Chuck was actually one of the first greats to harness those two abilities effectively. Through the ’90s, strikers struggled to stay on their feet against grapplers. But the 2000s saw guys like Chuck Liddell use their wrestling pedigrees, not to take fighters down but to keep the fight upright. Thus ‘sprawl and brawl’ was coined, and Chuck Liddell was a master of it. Unable to get the fight to the ground, his opponents were stuck engaging in a firefight with the durable and aggressive Iceman. Few made it out with their consciousness intact.
It’s hard to say how well Liddell in his prime would have done against a roster of deadly strikers instead of grapplers like Tito Ortiz, Randy Couture, and Babalu Sobral. Many of the losses he sustained later in his career could be attributed to excessive partying and wear his chin had sustained from a decade of hard sparring. The Iceman was just as intense outside the cage in Vegas as he was inside – the night before his first fight against Randy Couture in 2003, UFC president Dana White found Liddell partying at the Hard Rock Hotel at 3AM. Maybe we should have a debate on who partied the hardest after we wrap this talk up.
There’s also the fact that Jon Jones stands on the shoulders of fighters that came before him, including Chuck Liddell. In that way it’s unfair to compare the modern fighter of 2016 to guys from a decade ago. Back in 2005, a lot of mixed martial arts striking was derided as ‘bad kickboxing’ by top boxing coaches like Freddie Roach. In 2009 Georges St-Pierre teamed up with Roach and mastered the underutilized jab, pummeling BJ Penn into quitting on the stool and shattering Josh Koscheck’s orbital bone. Before that, the jab was seen as little more than a set up for more effective strikes.
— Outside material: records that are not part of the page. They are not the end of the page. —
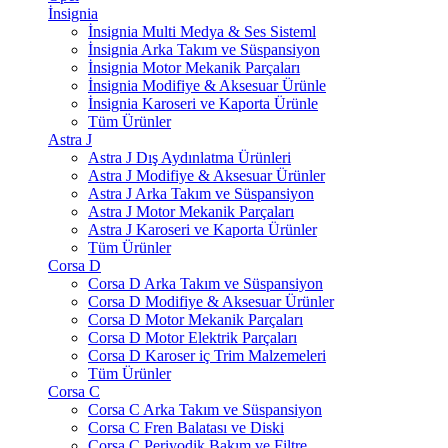
İnsignia
İnsignia Multi Medya & Ses Sisteml
İnsignia Arka Takım ve Süspansiyon
İnsignia Motor Mekanik Parçaları
İnsignia Modifiye & Aksesuar Ürünle
İnsignia Karoseri ve Kaporta Ürünle
Tüm Ürünler
Astra J
Astra J Dış Aydınlatma Ürünleri
Astra J Modifiye & Aksesuar Ürünler
Astra J Arka Takım ve Süspansiyon
Astra J Motor Mekanik Parçaları
Astra J Karoseri ve Kaporta Ürünler
Tüm Ürünler
Corsa D
Corsa D Arka Takım ve Süspansiyon
Corsa D Modifiye & Aksesuar Ürünler
Corsa D Motor Mekanik Parçaları
Corsa D Motor Elektrik Parçaları
Corsa D Karoser iç Trim Malzemeleri
Tüm Ürünler
Corsa C
Corsa C Arka Takım ve Süspansiyon
Corsa C Fren Balatası ve Diski
Corsa C Periyodik Bakım ve Filtre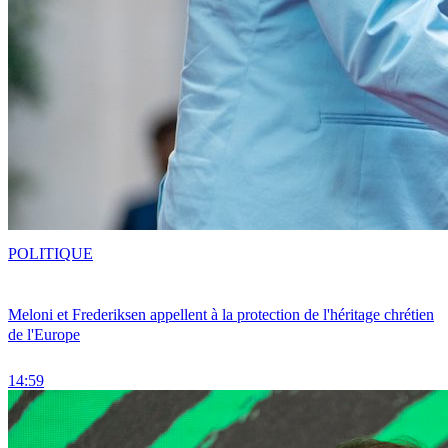
POLITIQUE
Meloni et Frederiksen appellent à la protection de l'héritage chrétien
de l'Europe
14:59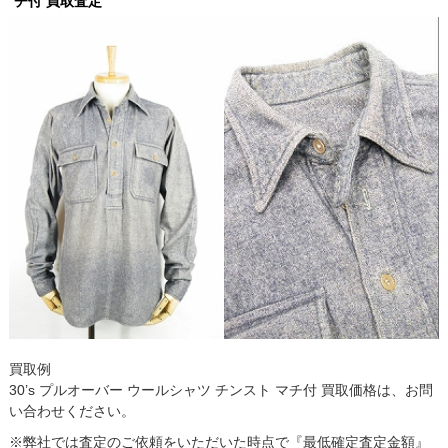
チ付 買取査定
買取例
30’s プルオーバー ウールシャツ チンスト マチ付 買取価格は、お問
い合わせください。
※弊社では査定のご依頼をいただいた時点で『最低確定査定金額』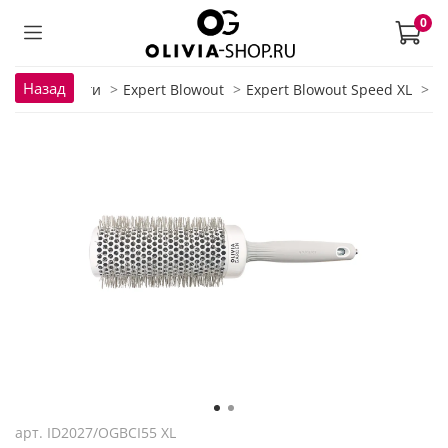
0
Назад
ая
Брашинги
Expert Blowout
Expert Blowout Speed XL
арт.
ID2027/OGBCI55 XL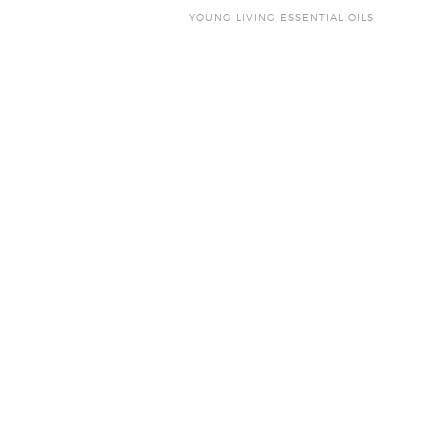
YOUNG LIVING ESSENTIAL OILS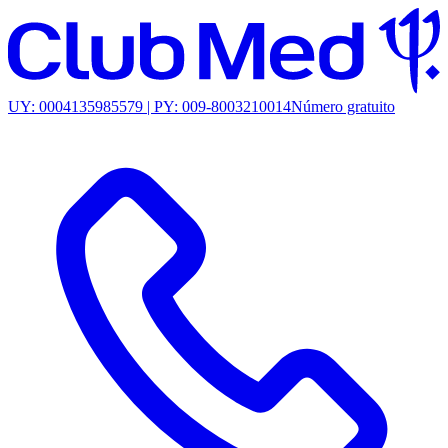
UY: 0004135985579 | PY: 009-8003210014
Número gratuito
The point here is if Jon Jones were coming up at the same time as Chuck Liddell, he’d be a completely different fighter. The coaching he gets today simply didn’t exist back then, and many of his attacks had never been used successfully in caged combat. The front kick Anderson Silva patented on Vitor Belfort’s face. Brian Ebersole’s cartwheel kick. Whatever the hell it is Stephen ‘Wonderboy’ Thompson is doing. Going from 2016 to 2006 is like looking at a moves list from Street Fighter 5 versus Street Fighter 2.
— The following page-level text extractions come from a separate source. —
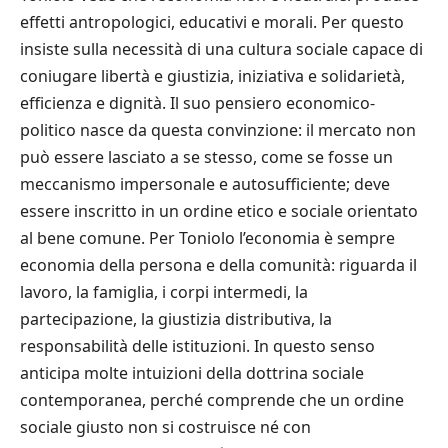
effetti antropologici, educativi e morali. Per questo
insiste sulla necessità di una cultura sociale capace di
coniugare libertà e giustizia, iniziativa e solidarietà,
efficienza e dignità. Il suo pensiero economico-
politico nasce da questa convinzione: il mercato non
può essere lasciato a se stesso, come se fosse un
meccanismo impersonale e autosufficiente; deve
essere inscritto in un ordine etico e sociale orientato
al bene comune. Per Toniolo l’economia è sempre
economia della persona e della comunità: riguarda il
lavoro, la famiglia, i corpi intermedi, la
partecipazione, la giustizia distributiva, la
responsabilità delle istituzioni. In questo senso
anticipa molte intuizioni della dottrina sociale
contemporanea, perché comprende che un ordine
sociale giusto non si costruisce né con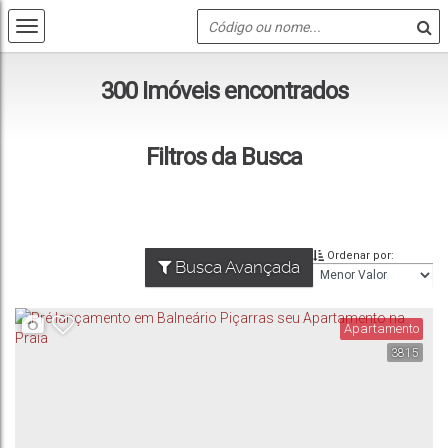
300 Imóveis encontrados
Filtros da Busca
Ordenar por:
Busca Avançada
Apartamento
3815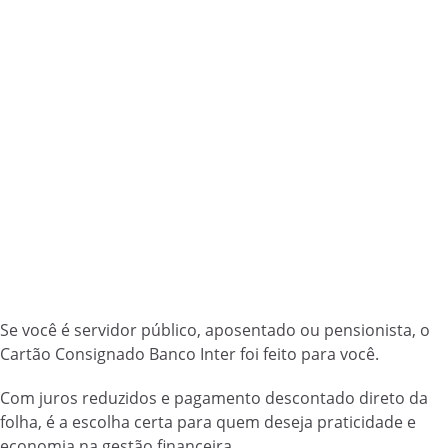
Se você é servidor público, aposentado ou pensionista, o
Cartão Consignado Banco Inter foi feito para você.
Com juros reduzidos e pagamento descontado direto da
folha, é a escolha certa para quem deseja praticidade e
economia na gestão financeira.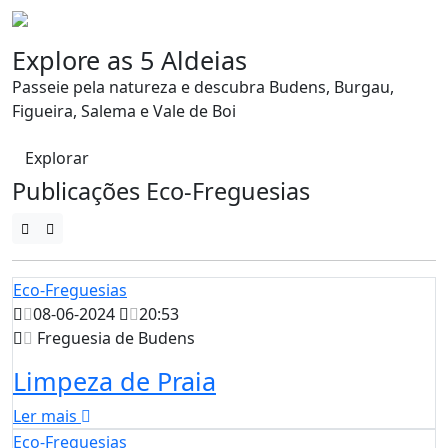
Explore as 5 Aldeias
Passeie pela natureza e descubra Budens, Burgau,
Figueira, Salema e Vale de Boi
Explorar
Publicações Eco-Freguesias
Eco-Freguesias
08-06-2024
20:53
Freguesia de Budens
Limpeza de Praia
Ler mais
Eco-Freguesias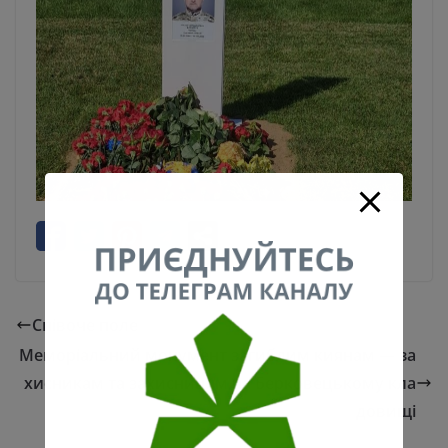
Співоче поле
Меморіальний монумент загиблим киянам — за
хисникам та захисницям на Берковецькому кла
довищі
Back in 2006, some guy named Anderson Silva looks like a shaved wizard dodging shots and effortlessly punishing anyone who tried to hit him. A year later Quinton ‘Rampage’ Jackson and his coach Juanito Ibarra brought countering to the masses and that blueprint to beat Liddell really started to come together. This is why time travel movies and imaginary time travel fights always have such big plot holes. It’s not fair at all to send 2016 Jon back to fight 2004 Chuck – he’s got enough future fight tech in his head to Matrix anyone he faces. Perhaps we should consider sending 2004 Chuck to 2012 and giving him the same training Jones gets at Greg Jackson’s. Or maybe we should stop arguing over this and go get some beers instead.
This is all a very long and roundabout way to say that everything regarding a fight between Chuck Liddell and Jon Jones is so hypothetical that’s it’s not even worth seriously debating. The advances we’ve seen in fighting over the past decade are nothing short of mind boggling. Why don’t we take this moment to appreciate the evolution of mixed martial arts both men have played a part in, instead of trying to speculate on who would beat who’s ass?